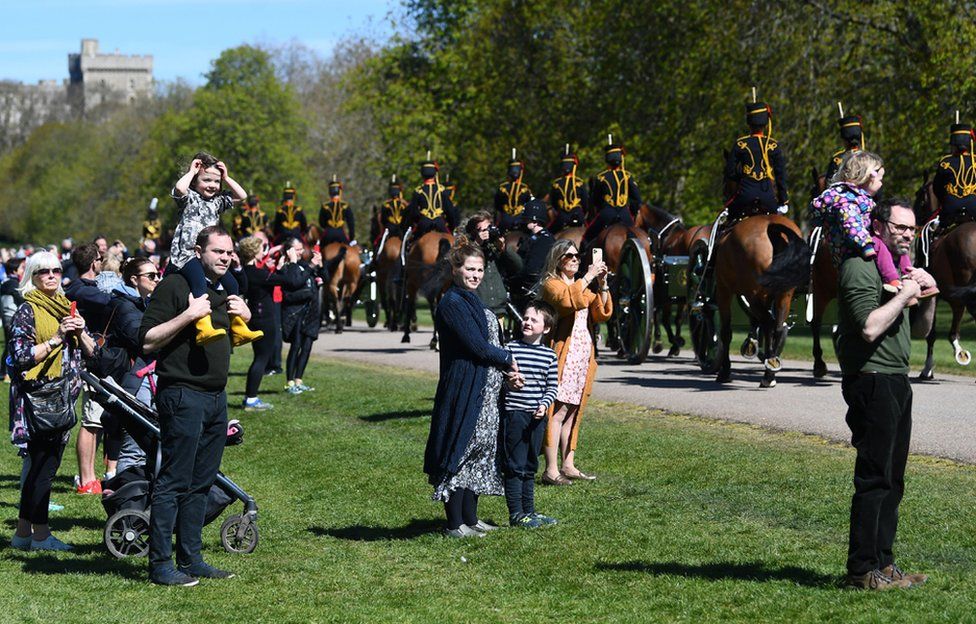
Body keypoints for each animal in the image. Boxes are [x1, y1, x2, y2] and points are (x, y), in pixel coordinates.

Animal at [708, 217, 808, 388]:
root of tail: (771, 224)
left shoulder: (723, 291)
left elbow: (726, 333)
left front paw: (725, 371)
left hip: (751, 294)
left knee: (768, 322)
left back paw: (769, 370)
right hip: (784, 294)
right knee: (776, 327)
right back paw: (770, 370)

------------------------------------------------

Work instructions
Type the entries again verbatim. Any pictures should be skipped.

Reply
Body keypoints for each animal in the image. Boxes are [x1, y1, x2, y2] and points are (x, y), in pixel coordinates.

Animal at [708, 217, 808, 388]:
root of tail: (771, 224)
left shoulder: (723, 291)
left elbow: (726, 333)
left front paw: (725, 371)
left hip: (751, 294)
left knee: (768, 322)
left back paw: (769, 370)
right hip: (784, 294)
right knee: (776, 327)
right back paw: (770, 370)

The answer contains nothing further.